Farfetch (NYSE: FTCH)

  • Location
    • Porto
  • Date Posted
  • 16 Sep 2020
  • Function
  • Data Science
  • Sector
  • Retail

Farfetch exists for the love of fashion. We believe in empowering individuality. Our mission is to be the global technology platform for luxury fashion, connecting creators, curators and consumers.

Technology

We’re on a mission to build the technology that powers the global platform for luxury fashion. We operate a modular end-to-end technology platform purpose-built to connect the luxury fashion ecosystem worldwide, addressing complex challenges and enjoying it. We’re empowered to break traditions and disrupt, with the freedom and autonomy to make a real impact for our customers all over the world.

Porto

Our Porto office is located in Portugal's vibrant second city, known for its history and its creative yet cosy environment. We welcome new ideas and a large number of our people. From Account Management to Technology and Product, whatever your skills are, you'll find your fit here. You can have an informal meeting in the treehouse or play the piano in your lunch break!

The role

We are looking for a person who will be part of our Business Intelligence & Analytics team, this position will be in charge of the development of high performance, distributed computing tasks using Big Data technologies such as Hadoop, NoSQL and other distributed environment technologies based on the needs of the organization. You will also be responsible for analyzing, designing, programming, debugging and modifying software enhancements and/or new products used in distributed, large scale analytics solutions.

What you'll do

  • Design and develop highly scalable, end to end process to consume, integrate and analyze large volume, complex data from sources such as Hive, Flume, Kafka or Storm;
  • Provide Data Engineering expertise to multiple teams across our organization. Provide guidance and support to software engineers with industry and internal data best practices;
  • Build fault tolerant, adaptive and highly accurate data computational pipelines.
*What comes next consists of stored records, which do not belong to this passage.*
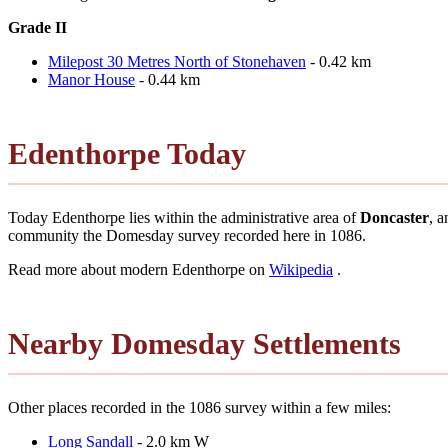
Grade II
Milepost 30 Metres North of Stonehaven
- 0.42 km
Manor House
- 0.44 km
Edenthorpe Today
Today Edenthorpe lies within the administrative area of
Doncaster
, a
community the Domesday survey recorded here in 1086.
Read more about modern Edenthorpe on
Wikipedia
.
Nearby Domesday Settlements
Other places recorded in the 1086 survey within a few miles:
Long Sandall
- 2.0 km W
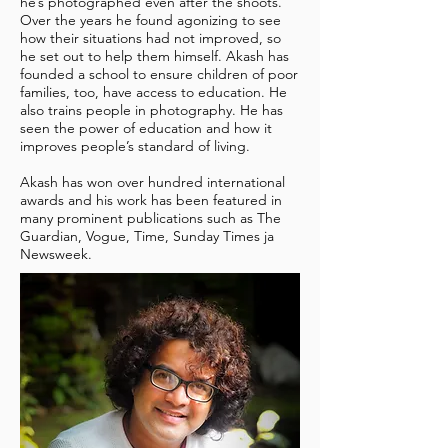
he’s photographed even after the shoots.
Over the years he found agonizing to see
how their situations had not improved, so
he set out to help them himself. Akash has
founded a school to ensure children of poor
families, too, have access to education. He
also trains people in photography. He has
seen the power of education and how it
improves people’s standard of living.
Akash has won over hundred international
awards and his work has been featured in
many prominent publications such as The
Guardian, Vogue, Time, Sunday Times ja
Newsweek.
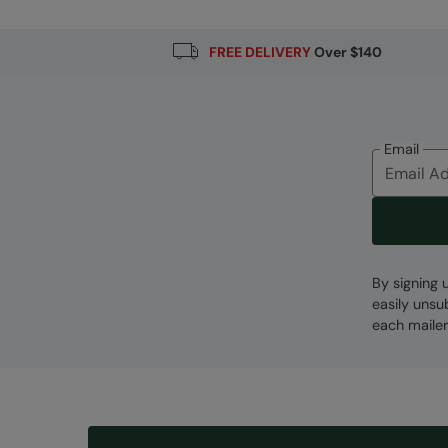
FREE DELIVERY
Over $140
Email
By signing 
easily unsu
each mailer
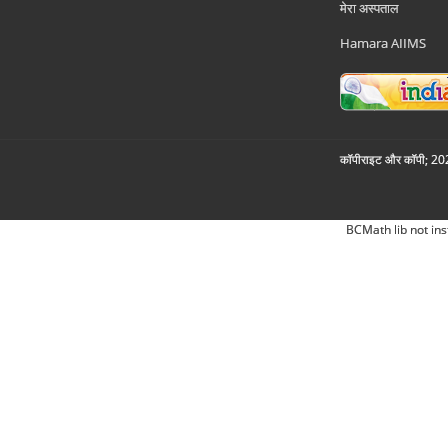
मेरा अस्पताल
Hamara AIIMS
कॉपीराइट और कॉपी; 2026
BCMath lib not ins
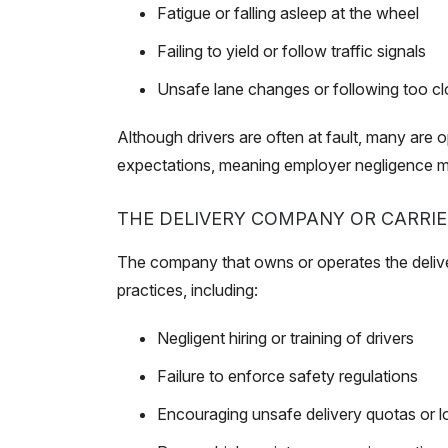
Fatigue or falling asleep at the wheel
Failing to yield or follow traffic signals
Unsafe lane changes or following too cl
Although drivers are often at fault, many are o
expectations, meaning employer negligence ma
THE DELIVERY COMPANY OR CARRIE
The company that owns or operates the delivery
practices, including:
Negligent hiring or training of drivers
Failure to enforce safety regulations
Encouraging unsafe delivery quotas or l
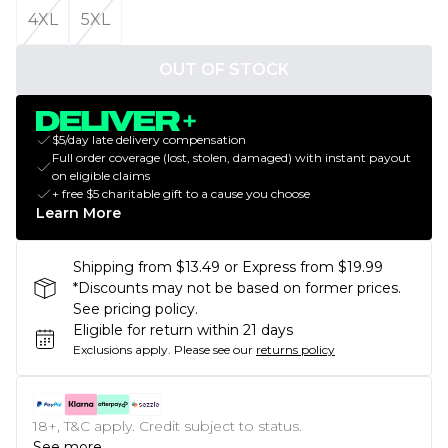
4XL
5XL
OUT OF STOCK
$5/day late delivery compensation
Full order coverage (lost, stolen, damaged) with instant payout
on eligible claims
+ free $5 charitable gift to a cause you choose
Learn More
Shipping from $13.49 or Express from $19.99
*Discounts may not be based on former prices.
See pricing policy.
Eligible for return within 21 days
Exclusions apply.
Please see our
returns policy
18+, T&C apply. Credit subject to status.
See more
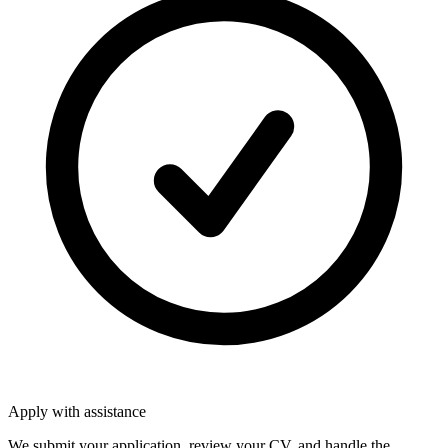
Apply with assistance
We submit your application, review your CV, and handle the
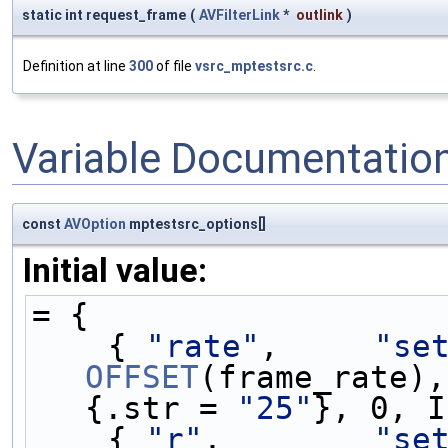
static int request_frame
(
AVFilterLink
*
outlink
)
Definition at line
300
of file
vsrc_mptestsrc.c
.
Variable Documentatio
const
AVOption
mptestsrc_options[]
Initial value:
= {
    { 
"rate"
,     
"se
OFFSET
(frame_rate),
{.str = 
"25"
}, 0, I
    { 
"r"
,        
"se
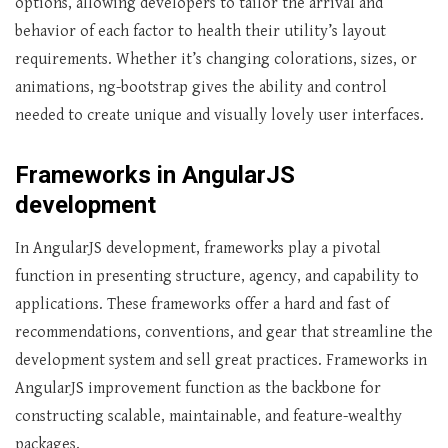
options, allowing developers to tailor the arrival and
behavior of each factor to health their utility’s layout
requirements. Whether it’s changing colorations, sizes, or
animations, ng-bootstrap gives the ability and control
needed to create unique and visually lovely user interfaces.
Frameworks in AngularJS
development
In AngularJS development, frameworks play a pivotal
function in presenting structure, agency, and capability to
applications. These frameworks offer a hard and fast of
recommendations, conventions, and gear that streamline the
development system and sell great practices. Frameworks in
AngularJS improvement function as the backbone for
constructing scalable, maintainable, and feature-wealthy
packages.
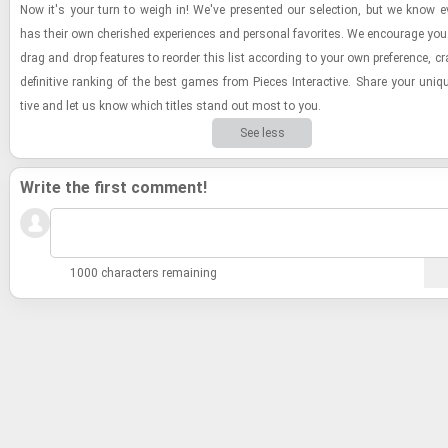
Now it's your turn to weigh in! We've pre­sented our se­lec­tion, but we know e
has their own cher­ished ex­pe­ri­ences and per­sonal fa­vorites. We en­cour­age you
drag and drop fea­tures to re­order this list ac­cord­ing to your own pref­er­ence, cr
de­fin­i­tive rank­ing of the best games from Pieces In­ter­ac­tive. Share your uniq
tive and let us know which ti­tles stand out most to you.
See less
Write the first comment!
1000 characters remaining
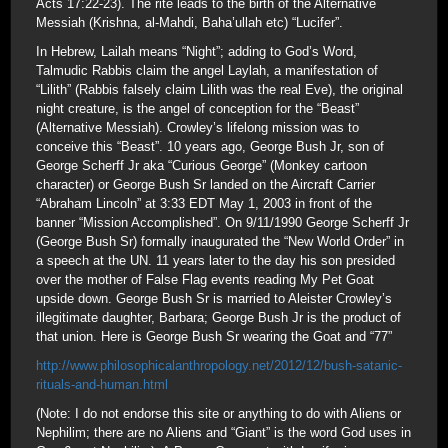
Acts 17:22-23). The rite leads to the birth of the Alternative
Messiah (Krishna, al-Mahdi, Baha’ullah etc) “Lucifer”.
In Hebrew, Lailah means “Night”; adding to God’s Word,
Talmudic Rabbis claim the angel Laylah, a manifestation of
“Lilith” (Rabbis falsely claim Lilith was the real Eve), the original
night creature, is the angel of conception for the “Beast”
(Alternative Messiah). Crowley’s lifelong mission was to
conceive this “Beast”. 10 years ago, George Bush Jr, son of
George Scherff Jr aka “Curious George” (Monkey cartoon
character) or George Bush Sr landed on the Aircraft Carrier
“Abraham Lincoln” at 3:33 EDT May 1, 2003 in front of the
banner “Mission Accomplished”. On 9/11/1990 George Scherff Jr
(George Bush Sr) formally inaugurated the “New World Order” in
a speech at the UN. 11 years later to the day his son presided
over the mother of False Flag events reading My Pet Goat
upside down. George Bush Sr is married to Aleister Crowley’s
illegitimate daughter, Barbara; George Bush Jr is the product of
that union. Here is George Bush Sr wearing the Goat and “77”
http://www.philosophicalanthropology.net/2012/12/bush-satanic-
rituals-and-human.html
(Note: I do not endorse this site or anything to do with Aliens or
Nephilim; there are no Aliens and “Giant” is the word God uses in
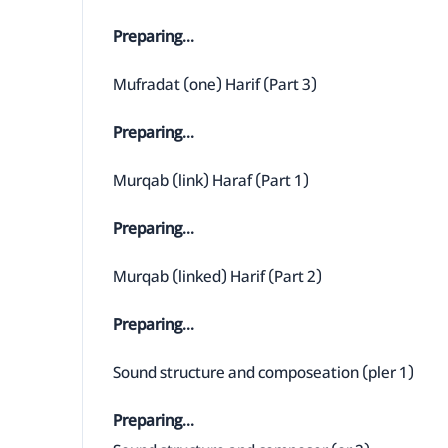
Preparing...
Mufradat (one) Harif (Part 3)
Preparing...
Murqab (link) Haraf (Part 1)
Preparing...
Murqab (linked) Harif (Part 2)
Preparing...
Sound structure and composeation (pler 1)
Preparing...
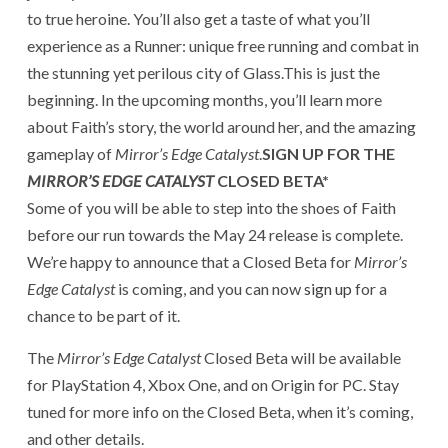
to true heroine. You’ll also get a taste of what you’ll
experience as a Runner: unique free running and combat in
the stunning yet perilous city of Glass.This is just the
beginning. In the upcoming months, you’ll learn more
about Faith’s story, the world around her, and the amazing
gameplay of
Mirror’s Edge Catalyst
.
SIGN UP FOR THE
MIRROR’S EDGE CATALYST
CLOSED BETA*
Some of you will be able to step into the shoes of Faith
before our run towards the May 24 release is complete.
We’re happy to announce that a Closed Beta for
Mirror’s
Edge Catalyst
is coming, and you can now
sign up
for a
chance to be part of it.
The
Mirror’s Edge Catalyst
Closed Beta will be available
for PlayStation 4, Xbox One, and on Origin for PC. Stay
tuned for more info on the Closed Beta, when it’s coming,
and other details.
Tune queries running over billion of rows of data running in a distributed query engine;
  • Research and implement new data technologies as needed;
  • Work with other teams to understand needs and provide solutions;
  • Find innovative solutions through a combination of creative thinking and deep understanding of the problem space;
  • Work with the Business Intelligence development team on migration and improve existing SQL Server-based ETLs to Map Reduce and Hive (Cloud) technology to achieve scale and performance;
  • Help define and implement new processes on the data warehouse platform and work closely with Data Scientists to transform big data into model-­‐ ready forms to support analytic projects.

Who you are

  • Experienced in working with large data sets (both structured and unstructured) using technologies such as MapReduce, Hadoop, HBase, Hive, Spark and NoSQL technologies;
  • Strong at programming background with languages such as Java, C++, or Python;
  • Knowledge in distributed systems;
  • A professional with background in working in cloud environments – AWS, Rackspace, Azure, etc;
  • Experienced with real-time analysis of sensor and other data from Internet of Things (IoTs) or other connected devices is a plus;
  • Excellent in grasping of algorithmic concepts in computer science (e.g., sorting, data structures, etc.);
  • Experienced in the design, development and release of enterprise scale applications;
  • Experienced with version control;
  • A team worker with analytical and creative problem solving abilities.

Responsible for development of high performance, distributed computing tasks using Big Data technologies such as Hadoop, NoSQL and other distributed environment technologies based on the needs of the organization.